What comes through the book is the sheer humanity of the man. Brilliant, wicked, waspish, prone to winding people up (especially Evelyn Waugh, whom he seemed to take a vindictive delight in baiting), utterly devoted to his wife (they met when she was 46, married to an abusive husband from whom Hugh saved her), the quote I find most poignant is this one (speaking of his procrastination over his great tome on Cromwell):
‘The trouble is, I am too interested in too many things; and I write so slowly, so painfully slowly, that by the time I have written a chapter I have got interested in something else.
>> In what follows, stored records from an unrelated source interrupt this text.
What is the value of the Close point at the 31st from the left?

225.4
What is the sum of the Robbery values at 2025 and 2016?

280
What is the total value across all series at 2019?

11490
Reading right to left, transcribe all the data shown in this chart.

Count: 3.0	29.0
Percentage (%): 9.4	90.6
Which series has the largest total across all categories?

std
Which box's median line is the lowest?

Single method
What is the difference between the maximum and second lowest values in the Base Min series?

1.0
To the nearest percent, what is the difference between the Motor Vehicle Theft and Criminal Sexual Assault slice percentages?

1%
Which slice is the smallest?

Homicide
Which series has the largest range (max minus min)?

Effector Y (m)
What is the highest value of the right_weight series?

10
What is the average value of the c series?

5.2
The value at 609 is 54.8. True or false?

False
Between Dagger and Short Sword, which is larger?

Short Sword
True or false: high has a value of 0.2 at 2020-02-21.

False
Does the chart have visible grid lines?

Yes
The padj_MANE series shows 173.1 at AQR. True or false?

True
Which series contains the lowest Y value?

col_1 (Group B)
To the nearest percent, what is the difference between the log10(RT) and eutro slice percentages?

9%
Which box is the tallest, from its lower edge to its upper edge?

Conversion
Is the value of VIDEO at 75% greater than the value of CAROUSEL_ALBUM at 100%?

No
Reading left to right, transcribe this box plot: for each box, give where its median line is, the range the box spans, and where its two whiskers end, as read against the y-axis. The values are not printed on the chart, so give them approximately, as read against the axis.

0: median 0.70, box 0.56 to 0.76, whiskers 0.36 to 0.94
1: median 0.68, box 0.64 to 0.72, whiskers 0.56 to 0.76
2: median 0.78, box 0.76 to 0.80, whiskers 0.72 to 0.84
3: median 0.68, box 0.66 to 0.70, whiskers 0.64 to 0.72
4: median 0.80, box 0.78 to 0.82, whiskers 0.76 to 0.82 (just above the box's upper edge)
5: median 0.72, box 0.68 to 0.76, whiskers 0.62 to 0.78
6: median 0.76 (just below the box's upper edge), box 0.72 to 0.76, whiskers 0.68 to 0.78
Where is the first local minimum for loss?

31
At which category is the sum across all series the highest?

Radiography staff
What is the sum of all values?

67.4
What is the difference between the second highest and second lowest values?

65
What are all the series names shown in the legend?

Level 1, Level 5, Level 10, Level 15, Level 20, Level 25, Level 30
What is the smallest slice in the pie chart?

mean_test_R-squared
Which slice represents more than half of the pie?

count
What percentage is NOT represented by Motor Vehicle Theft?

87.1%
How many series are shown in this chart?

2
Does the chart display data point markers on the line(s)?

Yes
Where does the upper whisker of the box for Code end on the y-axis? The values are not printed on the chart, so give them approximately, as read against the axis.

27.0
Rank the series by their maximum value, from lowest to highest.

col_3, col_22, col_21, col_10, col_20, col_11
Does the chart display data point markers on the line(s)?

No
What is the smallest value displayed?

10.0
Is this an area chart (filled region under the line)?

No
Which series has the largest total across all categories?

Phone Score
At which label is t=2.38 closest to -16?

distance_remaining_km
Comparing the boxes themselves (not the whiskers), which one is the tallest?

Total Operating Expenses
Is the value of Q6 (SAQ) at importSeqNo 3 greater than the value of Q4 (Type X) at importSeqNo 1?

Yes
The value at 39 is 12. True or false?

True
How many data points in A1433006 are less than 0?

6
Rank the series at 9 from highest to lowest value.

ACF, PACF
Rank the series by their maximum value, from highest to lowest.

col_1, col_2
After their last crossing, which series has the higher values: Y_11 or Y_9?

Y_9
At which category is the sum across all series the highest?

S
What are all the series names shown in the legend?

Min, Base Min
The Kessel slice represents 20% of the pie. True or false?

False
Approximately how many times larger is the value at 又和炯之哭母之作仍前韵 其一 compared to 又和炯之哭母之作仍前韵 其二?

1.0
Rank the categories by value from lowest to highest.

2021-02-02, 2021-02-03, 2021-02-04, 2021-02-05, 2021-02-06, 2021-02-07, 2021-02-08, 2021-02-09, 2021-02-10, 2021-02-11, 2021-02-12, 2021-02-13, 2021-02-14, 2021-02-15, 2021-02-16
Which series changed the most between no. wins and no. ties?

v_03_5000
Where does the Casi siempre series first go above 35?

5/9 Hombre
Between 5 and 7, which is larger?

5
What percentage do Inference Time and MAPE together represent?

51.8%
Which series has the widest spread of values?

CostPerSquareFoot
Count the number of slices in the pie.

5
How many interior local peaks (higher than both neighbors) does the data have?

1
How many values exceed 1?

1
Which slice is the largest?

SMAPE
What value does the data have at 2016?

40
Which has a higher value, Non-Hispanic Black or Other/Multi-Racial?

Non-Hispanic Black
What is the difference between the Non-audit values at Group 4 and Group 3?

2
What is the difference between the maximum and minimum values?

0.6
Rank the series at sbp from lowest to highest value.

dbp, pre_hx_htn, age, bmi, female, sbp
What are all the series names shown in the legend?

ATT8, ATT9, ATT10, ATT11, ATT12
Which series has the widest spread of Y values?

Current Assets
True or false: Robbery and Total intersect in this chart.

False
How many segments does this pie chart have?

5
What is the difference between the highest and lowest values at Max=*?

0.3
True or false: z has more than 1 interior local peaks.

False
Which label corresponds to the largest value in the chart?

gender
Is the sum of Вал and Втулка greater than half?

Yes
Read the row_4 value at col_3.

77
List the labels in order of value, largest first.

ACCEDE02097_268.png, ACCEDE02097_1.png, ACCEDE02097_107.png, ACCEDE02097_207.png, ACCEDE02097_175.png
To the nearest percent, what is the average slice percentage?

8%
And then, there are the delights of idleness: of walking in the country, of scratching the noses of horses, or the backs of pigs; of planting and lifting and cutting trees (I love trees) … or the pleasure of convivial social life, of slow, monosyllabic conversation, over beer and cheese and pickled onions in rural inns, or – alternatively – gay, sparkling dinners in glittering palaces, where (like Rowse) I can listen, with guilty pleasure, to the inane but comforting flattery of jewelled duchesses. Then, perhaps the most seductive of all, there is the pleasure of total vacancy … ‘
Something tells me he might have made a good GPer 😉
What a book. It has everything (love, hate, war, humour, treason, feuds, wealth, poverty, spying) and almost everyone (Kim Philby, Benazir Bhutto, Rupert Murdoch, JFK, Harold Macmillan, Natalie Wood, Isiah Berlin, David Steel, Margaret Thatcher, Archbishop Laud, Lord Baden Powell and sundry assorted other members of the great and good – and not so good) in it. Above all, it is Sisman’s treatment of his subject which makes it so gripping. It is a thoroughly enjoyable read for anyone interested in history or historiography, in academia, in British pre and post war politics, or simply in Britain.